Devotion to Francis was so popular in El Greco’s lifet.mes that in Toledo alone there were three Franciscan monasteries, including the great San Juan de los Reyes, and a further seven religious institutions dedicated to Saint Francis. Relatively small devotional canvases dedicated to St. Francis such as the present painting would have appealed to numerous private patrons. In common with the majority of the artist’s treatments of the subject, El Greco has created a design of great simplicity in which the Saint is depicted in three-quarter length, with only minimal details to the landscape, a skull - a symbol of man's mortality - placed prominently in the left foreground, with the Saint gazing in ecstasy to the divine light emanating from above. In other autograph versions of this composition, small red stigmata wounds appear on St. Francis’s palms, but here the wounds are a bit larger and partially healed, as if the miracle had already occurred.

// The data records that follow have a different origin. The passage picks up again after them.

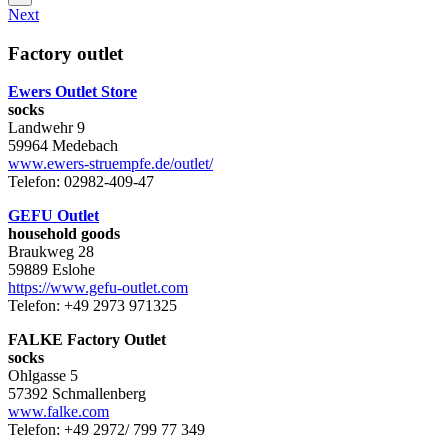
Next
Factory outlet
Ewers Outlet Store
socks
Landwehr 9
59964 Medebach
www.ewers-struempfe.de/outlet/
Telefon: 02982-409-47
GEFU Outlet
household goods
Braukweg 28
59889 Eslohe
https://www.gefu-outlet.com
Telefon: +49 2973 971325
FALKE Factory Outlet
socks
Ohlgasse 5
57392 Schmallenberg
www.falke.com
Telefon: +49 2972/ 799 77 349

“The ex-Woodner St. Francis is brimming with the kind of spontaneous energy that characterizes the very late works of El Greco. The quick and vigorous execution...reminds one of the late Picasso…”
- Bill Jordan (1940 - 2018) former deputy director and chief curator of the Kimbell Art Museum, in a letter dated 30 June 1999

Fig. 1. El Greco, St. Francis and Brother Leo Meditating on Death, c. 1600-05. Oil on canvas, 168 x 103.2 cm. National Gallery of Canada, Ottawa, inv. 4267.

The color palette is restricted to a predominance of grays and browns, contributing to the sobriety and asceticism of the scene that conformed to the spirit of the Catholic Counter-Reformation. Compared to the Pau picture as well as the one sold recently at Replica Shoes ’s London, where the dark clouds are broken by a single bright streak of light, here, the entire upper left of the composition is illuminated so that it could be day or night. Jordan described the present picture as “brimming with the kind of spontaneous energy that characterizes the very late works of El Greco,”3 and noted the confident, quick application of paint and resulting plastic qualities of the drapery folds. This technique led Jordan to suggest a date as late as circa 1610-14, when El Greco would have been over 70 years old. The cursory execution of the face recalls some of the late Apostles, and the use of the loaded brush to suggest texture is also evident in an autograph version of the most popular of El Greco’s treatments of St. Francis: St. Francis and Brother Leo Meditating on Death, now in the National Gallery of Ottawa (fig. 1).

1. See Wethey 1962, vol. II p. 121, no. 217.

2. Ibid., no. 218, reproduced vol. I, p. 263.

3. Bill Jordan in letter to previous owner, dated 30 June 1999.